Page text:
[Start of Attachment]

4370a425-28d3-42cf-bb92-ba0db7ff422b commented 10 years ago

It seems open() is slightly broken in Python 3, in that one cannot open non-seekable files in read-write mode. One such common use is open("/dev/tty", "r+") for interacting directly with the controlling TTY regardless of standard stream redirections. Note that this is a regression for Python 2, where this worked as expected.

What happens is the following:
>>> open("/dev/tty", "r+")
Traceback (most recent call last):
  File "<stdin>", line 1, in <module>
io.UnsupportedOperation: File or stream is not seekable.

Just for the record, the same thing happens with "w+" and "rb+".

This also means that the getpass module is slightly broken, since it will always fail whenever stdin is redirected.

bitdancer commented 10 years ago

I don't think getpass will fail, since it uses os.open, not open.

Presumably you can work around the problem by opening the stream twice: once for reading and once for writing. I'll leave it to Antoine to say whether or not that is in fact the expected solution, or if this is a design bug.

serhiy-storchaka commented 10 years ago

Use unbuffered binary file.

>>> open("/dev/tty", "r+b", buffering=0)
<_io.FileIO name='/dev/tty' mode='rb+'>
4370a425-28d3-42cf-bb92-ba0db7ff422b commented 10 years ago

I don't think getpass will fail, since it uses os.open, not open.

It also uses fdopen() on the resulting file descriptor, however, which has the same problem.

Use unbuffered binary file.

It's nice that that's at least possible, but I, for one, would still consider it a bug that it isn't possible to open it in text mode.

[End of Attachment]

Task directions: Continue the Python bug thread about opening /dev/tty in read-write mode, starting after its last comment. The data below come from a different source than the Python bug thread.

Supplied material:
[Start of Attachment]

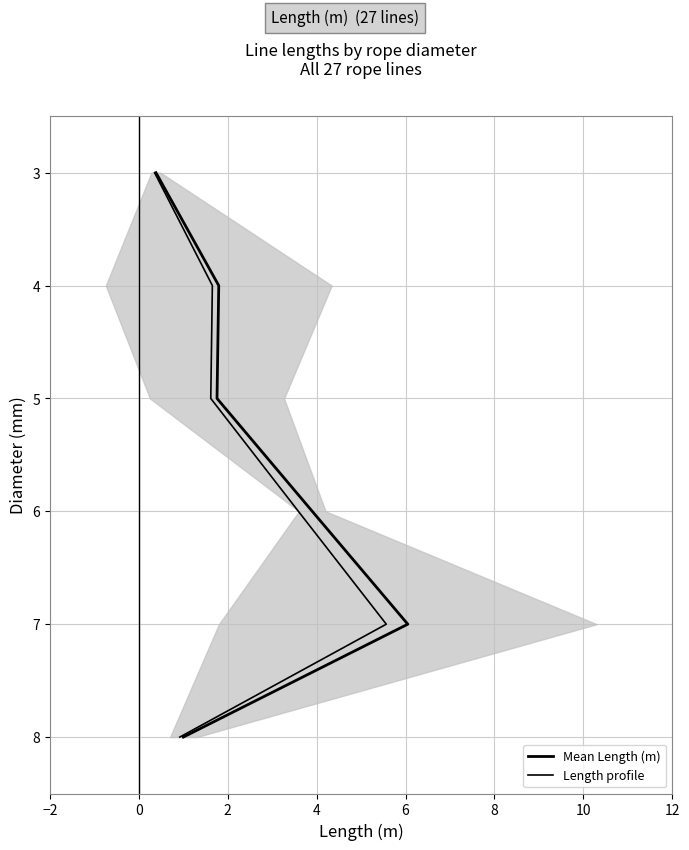

The value of Mean Length (m) at 8 is 11. True or false?

False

[End of Attachment]

Answer space:
4370a425-28d3-42cf-bb92-ba0db7ff422b commented 10 years ago

Just to demonstrate failure of getpass, by the way:

$ cat >/tmp/pwtest.py
import getpass
print(getpass.getpass())
$ python3 /tmp/pwtest.py </dev/null
/usr/lib/python3.3/getpass.py:83: GetPassWarning: Can not control echo on the terminal.
  passwd = fallback_getpass(prompt, stream)
Warning: Password input may be echoed.
Password: Traceback (most recent call last):
  File "/usr/lib/python3.3/getpass.py", line 63, in unix_getpass
    old = termios.tcgetattr(fd)     # a copy to save
termios.error: (25, 'Inappropriate ioctl for device')

During handling of the above exception, another exception occurred:

Traceback (most recent call last):
  File "/tmp/pwtest.py", line 2, in <module>
    print(getpass.getpass())
  File "/usr/lib/python3.3/getpass.py", line 83, in unix_getpass
    passwd = fallback_getpass(prompt, stream)
  File "/usr/lib/python3.3/getpass.py", line 118, in fallback_getpass
    return _raw_input(prompt, stream)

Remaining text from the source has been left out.